Abstract

General principles in the management of valvular heart disease Management of valvular heart disease in pregnancy requires recognition of the physiological changes of pregnancy, the underlying cardiac condition, the consequences of various medications, and the bleeding challenges associated with miscarriage and childbirth. Pregnancy results in a 50% increase in circulating blood volume [1], a 50% increase in cardiac output [1], and a hypercoagulable state that results in a fourto five-fold increased risk of thrombosis [2]. The increased risk of thrombosis can predispose to valvular thromboses, especially in women with mechanical heart valves [3]. The need for anticoagulation can increase the risk of hemorrhage. The increased demands on the heart during pregnancy can lead to cardiac decompensation. Symptoms of fatigue, breathlessness and swelling are normal in pregnancy. The presence of these symptoms in a woman with valvular heart disease may rightly or wrongly raise suspicion of cardiac decompensation. Echocardiography, which does not require ionizing radiation, allows for the noninvasive monitoring of cardiac function during pregnancy. The outcome of pregnancy and the impact of pregnancy on cardiac function may depend on the nature of the valvular condition. Women with certain valvular conditions tolerate pregnancy poorly.

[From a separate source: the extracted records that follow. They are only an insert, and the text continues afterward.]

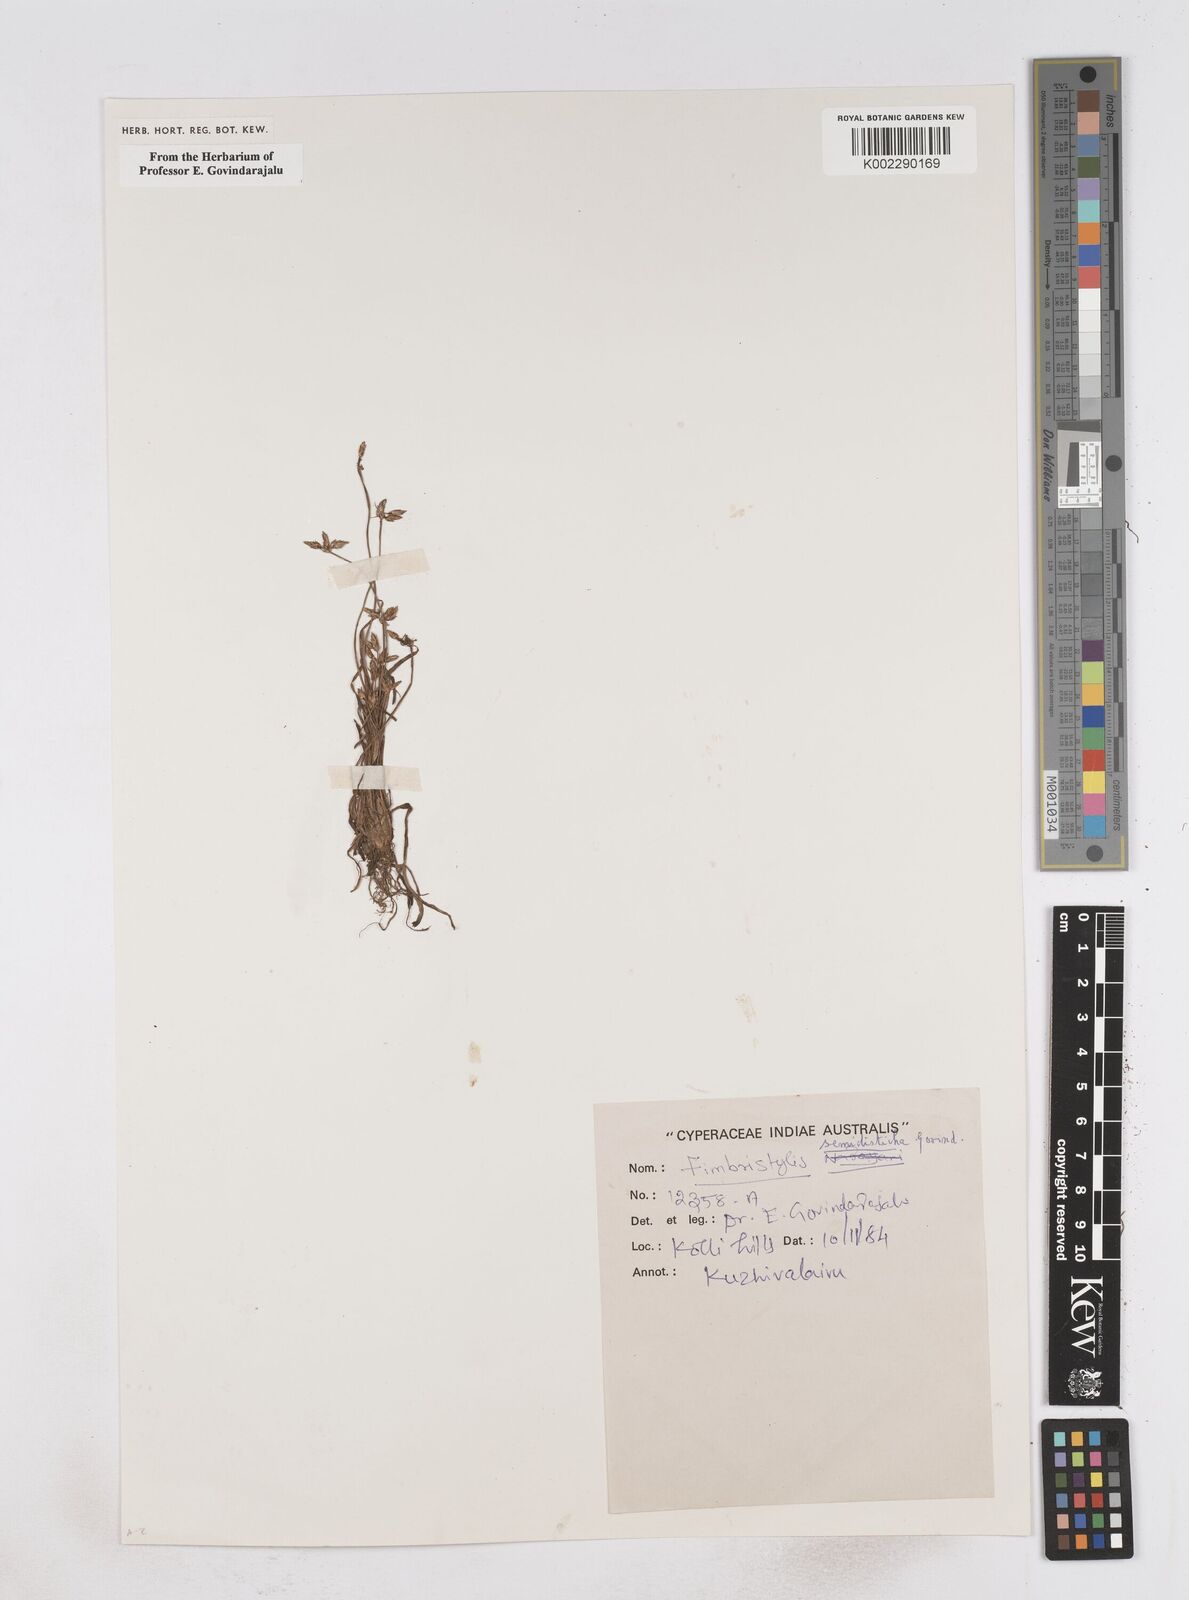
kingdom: Plantae
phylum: Tracheophyta
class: Liliopsida
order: Poales
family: Cyperaceae
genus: Fimbristylis
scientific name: Fimbristylis semidisticha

These conditions include cyanotic heart disease, Eisenmenger syndrome, or severe pulmonary hypertension [1,4]. Other valvular lesions that put the mother and fetus at high risk during pregnancy include severe aortic stenosis, mitral or aortic stenosis with New York Heart Association (NYHA) class III or IV symptoms, mitral stenosis with NYHA class II to IV symptoms, Marfan syndrome with aortic root dilatation, bicuspid valves with aortic regurgitation, any condition that results in left ventricular systolic dysfunction or pulmonary hypertension, and mechanical heart valves requiring anticoagulation [1].